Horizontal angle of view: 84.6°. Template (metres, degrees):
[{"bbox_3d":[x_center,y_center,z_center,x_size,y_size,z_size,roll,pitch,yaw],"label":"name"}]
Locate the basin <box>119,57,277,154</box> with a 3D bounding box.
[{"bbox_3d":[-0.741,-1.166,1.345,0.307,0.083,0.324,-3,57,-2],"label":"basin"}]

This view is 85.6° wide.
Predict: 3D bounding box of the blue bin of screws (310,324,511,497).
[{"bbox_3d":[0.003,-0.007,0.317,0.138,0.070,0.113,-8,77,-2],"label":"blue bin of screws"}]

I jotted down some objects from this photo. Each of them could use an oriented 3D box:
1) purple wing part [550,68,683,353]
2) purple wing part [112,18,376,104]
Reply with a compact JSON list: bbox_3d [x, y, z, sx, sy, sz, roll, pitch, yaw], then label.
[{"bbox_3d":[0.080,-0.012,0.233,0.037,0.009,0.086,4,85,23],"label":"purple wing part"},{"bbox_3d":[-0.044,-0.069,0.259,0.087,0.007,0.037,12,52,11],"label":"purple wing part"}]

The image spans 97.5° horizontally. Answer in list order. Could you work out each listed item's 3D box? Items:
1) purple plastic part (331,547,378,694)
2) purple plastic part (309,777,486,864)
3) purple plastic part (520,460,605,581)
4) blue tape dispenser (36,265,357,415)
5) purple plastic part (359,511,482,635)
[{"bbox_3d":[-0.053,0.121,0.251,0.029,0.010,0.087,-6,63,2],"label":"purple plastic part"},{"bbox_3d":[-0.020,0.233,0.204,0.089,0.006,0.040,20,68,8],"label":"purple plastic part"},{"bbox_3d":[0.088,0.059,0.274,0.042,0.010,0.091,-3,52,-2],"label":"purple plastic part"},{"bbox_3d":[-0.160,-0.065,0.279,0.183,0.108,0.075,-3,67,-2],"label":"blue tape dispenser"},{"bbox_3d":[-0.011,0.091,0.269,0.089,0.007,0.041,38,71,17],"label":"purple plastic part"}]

-------

What is required: The line with "4) blue tape dispenser (36,265,357,415)" marks the end; reproduce exactly every line from the start of the entries up to it, that line included.

Reply to the exercise:
Horizontal angle of view: 84.6°. Template (metres, degrees):
[{"bbox_3d":[x_center,y_center,z_center,x_size,y_size,z_size,roll,pitch,yaw],"label":"name"}]
Locate the basin <box>119,57,277,154</box> with a 3D bounding box.
[{"bbox_3d":[-0.741,-1.166,1.345,0.307,0.083,0.324,-3,57,-2],"label":"basin"}]

This view is 85.6° wide.
Predict: 3D bounding box of the blue bin of screws (310,324,511,497).
[{"bbox_3d":[0.003,-0.007,0.317,0.138,0.070,0.113,-8,77,-2],"label":"blue bin of screws"}]

I jotted down some objects from this photo. Each of them could use an oriented 3D box:
1) purple wing part [550,68,683,353]
2) purple wing part [112,18,376,104]
Reply with a compact JSON list: bbox_3d [x, y, z, sx, sy, sz, roll, pitch, yaw], then label.
[{"bbox_3d":[0.080,-0.012,0.233,0.037,0.009,0.086,4,85,23],"label":"purple wing part"},{"bbox_3d":[-0.044,-0.069,0.259,0.087,0.007,0.037,12,52,11],"label":"purple wing part"}]

The image spans 97.5° horizontally. Answer in list order. Could you work out each listed item's 3D box? Items:
1) purple plastic part (331,547,378,694)
2) purple plastic part (309,777,486,864)
3) purple plastic part (520,460,605,581)
4) blue tape dispenser (36,265,357,415)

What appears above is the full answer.